In his October 2018 Budget Statement, the Chancellor of the Exchequer confirmed that the National Infrastructure Commission would be examining the resilience of the UK’s infrastructure.
Services like utilities, transport and telecommunications are becoming increasingly sophisticated and interdependent. While this has enabled efficiency improvements and better delivery, infrastructure systems are now more vulnerable and if disrupted can have a very significant impact on people’s lives.
In this resilience study (the terms of reference for which are here), the National Infrastructure Commission will consider what action government should take to ensure that infrastructure can cope with future changes, disruptions, shocks and accidents.
The Commission will look at how resilience can be assessed and improved, including through better design and application of new technologies.

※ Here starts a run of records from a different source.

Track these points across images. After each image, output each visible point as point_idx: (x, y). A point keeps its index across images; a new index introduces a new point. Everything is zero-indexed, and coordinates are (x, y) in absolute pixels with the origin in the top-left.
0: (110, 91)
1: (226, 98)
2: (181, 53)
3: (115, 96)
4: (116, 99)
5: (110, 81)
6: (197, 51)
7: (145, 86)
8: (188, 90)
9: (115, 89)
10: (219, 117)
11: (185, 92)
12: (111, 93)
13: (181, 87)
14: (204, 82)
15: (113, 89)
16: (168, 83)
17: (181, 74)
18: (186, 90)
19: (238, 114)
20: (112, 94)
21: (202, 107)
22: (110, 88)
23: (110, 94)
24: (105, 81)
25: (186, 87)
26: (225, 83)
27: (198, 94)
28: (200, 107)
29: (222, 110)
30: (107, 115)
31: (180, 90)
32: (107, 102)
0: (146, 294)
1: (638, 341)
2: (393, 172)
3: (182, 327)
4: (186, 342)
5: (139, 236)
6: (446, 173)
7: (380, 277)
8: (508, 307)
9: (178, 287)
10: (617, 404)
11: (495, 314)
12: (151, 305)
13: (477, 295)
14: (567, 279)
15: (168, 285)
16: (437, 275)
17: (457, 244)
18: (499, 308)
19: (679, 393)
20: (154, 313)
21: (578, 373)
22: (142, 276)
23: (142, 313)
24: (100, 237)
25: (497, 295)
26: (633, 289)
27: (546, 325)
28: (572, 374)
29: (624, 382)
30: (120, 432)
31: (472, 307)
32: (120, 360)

The study will:
- Review UK and international knowledge and approaches;
- Develop an understanding of public expectations and response to the potential loss of infrastructure services;
- Develop a framework to assess the resilience of economic infrastructure systems and the costs and benefits of improvements; and
- Undertake ’stress tests’ of sectors, areas and organisations.
The study builds on the Commission’s first National Infrastructure Assessment and will form the basis for resilience to be addressed in future assessments.
The first part of this study consists of a scoping phase that will conclude in May 2019. As part of this work the Commission has initiated expert reviews of:
- UK levels of service (with technical annex)
- Case studies of international approaches to levels of service
- Analytical approaches to resilience.
It has also started consulting through:
- A scoping consultation, which closed on 1 April 2019
- A scoping workshop held on 10 January 2019
- Expert discussions.
The National Infrastructure Commission will publish its final report and recommendations in spring 2020.